2. FGFRの組織特異的な選択的スプライシングを制御するRNA結合因子において、TGF-βにより発現が変化する因子を探索したところ、FGFRのcis エレメントに結合して上皮型の選択的スプライシングを促進するESRP (Epithelial Splicing Regulatory Protein)と呼ばれるRNA結合因子の発現がTGF-βにより減少することが明らかとなった。ESRPをノックダウンしたNMuMG細胞ではFGFRの選択的スプライシングが上皮型から間葉系型へと変化し、一方でESRPを過剰発現させたNMuMG細胞ではTGF-βによるFGFRの選択的スプライシングの変化が抑制された。このことから、TGF-βはESRPの発現を抑制することによりFGFRの選択的スプライシングを上皮型から間葉系型へと変化させることが示された。

3. タンパク合成阻害剤であるシクロヘキシミド処理を行ったNMuMG細胞では、TGF-βによるESRPの発現抑制が阻害され、TGF-βは新規タンパク質の合成を介してESRPの発現を抑制することが示された。ESRPのプロモーター解析から、δEF1とSIP1がESRPのプロモーター上に結合することが示された。
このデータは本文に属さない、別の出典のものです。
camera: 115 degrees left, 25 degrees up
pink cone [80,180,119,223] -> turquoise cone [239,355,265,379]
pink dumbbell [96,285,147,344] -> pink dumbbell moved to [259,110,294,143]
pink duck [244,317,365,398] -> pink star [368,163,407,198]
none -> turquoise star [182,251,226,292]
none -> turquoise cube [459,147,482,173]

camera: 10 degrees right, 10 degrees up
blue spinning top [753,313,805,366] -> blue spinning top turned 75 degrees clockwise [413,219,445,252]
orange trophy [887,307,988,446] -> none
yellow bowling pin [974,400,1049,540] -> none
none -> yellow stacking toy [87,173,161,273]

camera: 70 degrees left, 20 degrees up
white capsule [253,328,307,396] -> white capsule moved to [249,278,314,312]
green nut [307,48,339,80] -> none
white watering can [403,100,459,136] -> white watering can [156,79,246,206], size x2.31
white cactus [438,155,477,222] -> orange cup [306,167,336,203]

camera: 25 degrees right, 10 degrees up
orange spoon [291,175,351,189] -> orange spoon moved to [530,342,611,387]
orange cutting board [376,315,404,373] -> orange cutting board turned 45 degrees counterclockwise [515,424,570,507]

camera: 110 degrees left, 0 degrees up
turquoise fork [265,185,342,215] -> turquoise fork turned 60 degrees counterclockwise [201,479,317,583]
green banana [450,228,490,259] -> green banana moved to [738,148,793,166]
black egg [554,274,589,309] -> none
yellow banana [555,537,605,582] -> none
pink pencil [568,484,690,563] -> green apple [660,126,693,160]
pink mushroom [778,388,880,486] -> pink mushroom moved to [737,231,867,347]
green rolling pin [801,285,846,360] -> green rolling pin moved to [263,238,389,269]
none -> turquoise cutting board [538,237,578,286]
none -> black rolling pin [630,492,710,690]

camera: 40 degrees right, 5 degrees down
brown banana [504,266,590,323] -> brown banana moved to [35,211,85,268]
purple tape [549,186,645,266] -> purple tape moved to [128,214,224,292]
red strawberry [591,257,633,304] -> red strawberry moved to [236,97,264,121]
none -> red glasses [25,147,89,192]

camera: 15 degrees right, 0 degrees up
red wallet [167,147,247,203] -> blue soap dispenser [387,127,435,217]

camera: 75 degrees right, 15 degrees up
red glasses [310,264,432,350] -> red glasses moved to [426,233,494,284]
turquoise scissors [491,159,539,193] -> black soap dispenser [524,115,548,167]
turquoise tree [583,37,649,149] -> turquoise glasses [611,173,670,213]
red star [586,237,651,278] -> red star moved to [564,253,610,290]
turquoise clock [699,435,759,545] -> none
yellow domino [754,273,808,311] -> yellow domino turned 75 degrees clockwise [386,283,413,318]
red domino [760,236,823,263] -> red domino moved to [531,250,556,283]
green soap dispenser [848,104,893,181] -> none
δEF1とSIP1を過剰発現させたNMuMG細胞ではESRPの発現が減少し、δEF1とSIP1をノックダウンしたNMuMG細胞ではTGF-βによるESRPの発現抑制の阻害とFGFRのスプライシングの変化が抑制され、TGF-βはδEF1とSIP1の発現誘導を介してESRPの発現を抑制することが示された。

4. ヒト乳癌細胞パネルを用いてESRP及びδEF1/SIP1の発現を解析したところ、それらの発現は負に相関した。ESRPの発現が低く、δEF1とSIP1の発現が高い乳癌細胞株は未分化で、浸潤性の高い表現型を有するBasal typeの乳癌細胞に分類された。これらの細胞株でδEF1とSIP1をノックダウンするとESRPの発現が上昇し、ヒト乳癌細胞株においてもδEF1とSIP1によりESRPの発現が抑制されていることが示された。

5. ESRPの発現が低いBasal typeの乳癌細胞株にESRPを過剰発現させたところ、細胞形態が紡錘形から敷石状へと変化し、E-cadherinの発現量が上昇した。この時、間葉系マーカーの発現やアクチンストレスファイバーの形成には影響は認められなかった。NMuMG細胞においても、ESRPを過剰発現させることによりTGF-βによる細胞形態の変化とE-cadherinの発現低下が抑制された。一方で、間葉系マーカーやアクチンストレスファイバーの形成には影響は認められず、ESRPはE-cadherinの発現量を亢進させることでEMTの抑制に機能することが示された。

6. 公開データベースを用いて乳癌患者におけるESRPの発現と転移や予後との関連を解析したところ、肺転移が認められた症例では認められなかった症例と比較してESRPの発現が低く、またESRPの発現が低い患者群では発現量が高い患者群と比較して無肺転移生存率が低い傾向が認められた。

以上、本論文ではマウス乳腺上皮細胞NMuMG細胞やヒト乳癌細胞を用いて、two-handed zinc-finger型転写因子であるδEF1とSIP1によるESRPの発現抑制が、EMTに伴う間葉系型のFGFRへの選択的スプライシングの変化や細胞のEMT形質の獲得に重要な役割を果たすことを明らかにした。本研究は、EMTの過程で起こる細胞の劇的な形質変化が遺伝子産物の「発現変化」だけでなく、選択的スプライシングによるタンパク質の「質の変化」にも起因することを示したものであり、EMTを標的とした新規治療戦略の開発に重要な貢献をなすと考えられ、学位の授与に値するものと考えられる。